We all know there are freeloading, scam running scum out there but having said that, most people also know (if they havent been there themselves), one person or another that has gotten the short end of the stick and needs help. Short of hiring a private investigator I doubt your going to get guarantees that her story is legit...the real question is, do you want to help her anyway? If the answer is yes and/or if you've got excess cash and are willing to take a risk then I'd also recommend getting a loan agreement drawn up, copies of her identification card/passport so if she does a runner you can call the cops if you like. Don't know that it would do you any good but hey --- it'll make you seem like you mean business.

Good luck to you!
jml
Kat
@Jack - What? The guy's probably crazy about her, wants to help her, but worries about being used. So I say he shouldn't worry if he can afford it. The world is full of these little arrangements, and it's not unusual for a man to help out his girlfriend financially if he's comfortably off.
Jack
So if I understand you rightly what you're saying is if he's crazy enough about her and can afford to let himself be used then he should let himself be used. Am I right?
Kat
Er. Not exactly. Just that he needn't be paranoid about it. Who says she doesn't care a lot about him? He's not automatically being used just because he's helping her.
Jack
True. But from what johnnyd was saying one might get the impression that she is more interested in money than him. A guy I know got roasted in a similar situation.
Kat
Maybe. The fact she's still married is worrying. But my experience is the girl often gets left a little richer, but heart-broken when Mr. Moneybags moves on to the next female trend.
perdido
One never knows what side to choose when in this situation. It CAN go either way. The only advice I will give is the advice i go by when i loan money to friends. Never expect to see it back. I mean this in a kind hearted way because if it pushes them forward then the debt have already been paid.
jml
QUOTE (johnnyd @ Mar 27 2007, 7:18 pm) *
From what I have gathered from what has been said here is that the only hole in her storey so far is that she will have to continue to support him even after the divorce - if he is not working and she is earning money. At the moment she is talking as though once divorced she is financially free and independant.

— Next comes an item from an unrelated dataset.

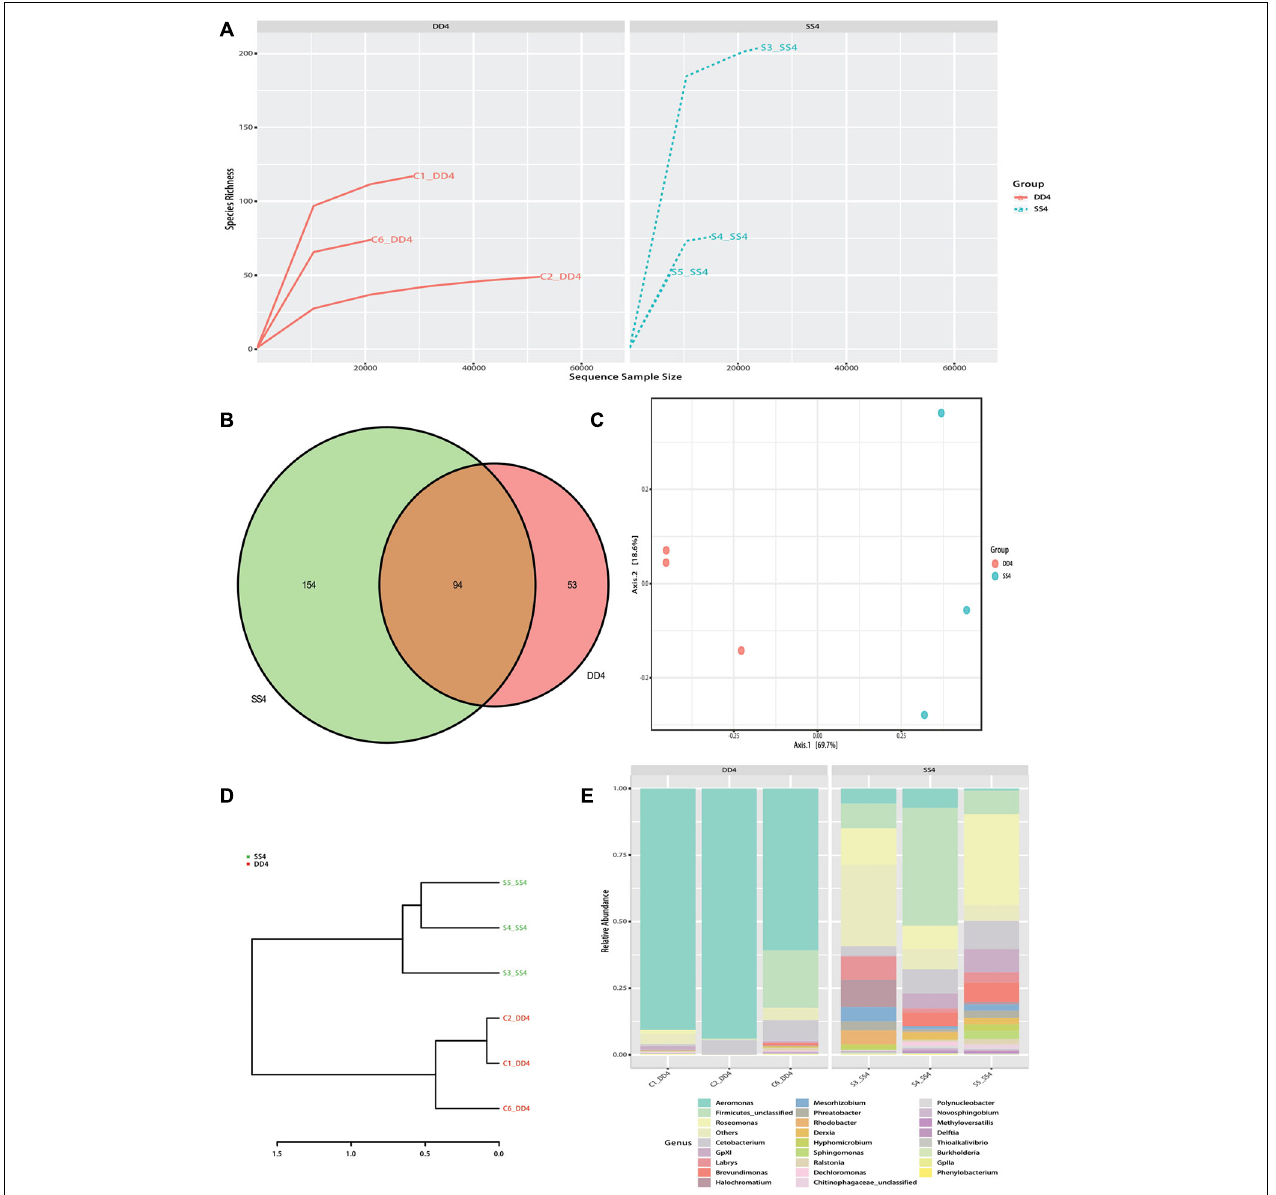
FIGURE 2 | Bacterial composition analysis of the selection (Huanghe carp new strain 4th generation) and control lines. (A) Rank abundance curves for all samples’ gut bacteria communities. (B) Venn diagram showing gut bacteria of selection and control lines. (C) PCA plot of gut bacterial communities between the selection and control lines. (D) UPGMA tree based on weighted UniFrac distances. (E) Bar chart of relative bacterial abundance at genus level in selection and control lines. DD4 refers to the control group, and SS4 refers to the selection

Nah, from what I know both from German friends and even a few TTers that scenario can very well happen, ie paying alimony to a spouse (male or female) post divorce even if there are no children. Doesn't even seem to matter if the spouse is German and/or is physically, legally and in all other terms fit and able to work. Sounds like your girl also needs a good divorce lawyer at the very least she should be very careful about she "supporting" him for the duration of their paper marriage as she can very well be held on the line for alimony during the divorce settlement.
Jack
Strange really. Here we are discussing johnnyd's problem and he's of eating a kebab.
Kat
Yeah. I'd rather have a kebab too.
jml
Thats the way of it, if we didnt have idle speculation and random tangents on advice topics there wouldnt be much to this place. Though I guess we could revive all the damn kebab threads. I wonder if JohnnyD is getting his money's worth on his kebab dinner. Maybe he's been taken for a ride. What if its overpriced, what if its not really meat but a cat that got off his leash. Ah well, as Kat says as long as he can afford it, he might as well enjoy it. laugh.gif
Jack
Me too, but a slice of cake will do the job too. I'm lucky that I don't have to watch my figure. It's screwed up already. biggrin.gif
boomtown_rat
QUOTE (johnnyd @ Mar 27 2007, 7:51 pm) *
the arsehole she married

whereas she sounds absolutely lovely and totally trustworthy huh.gif

she didn't by any chance put all this information in a letter that she posted from Nigeria did she?
johnnyd
I am a total skeptic and it is difficult to gain my trust - but all I can say if she trying to do a number on me then she waited a long time to do so (seven months). I rarely give to charity but I believe that charity begins at home and am very generous with my family and people I know.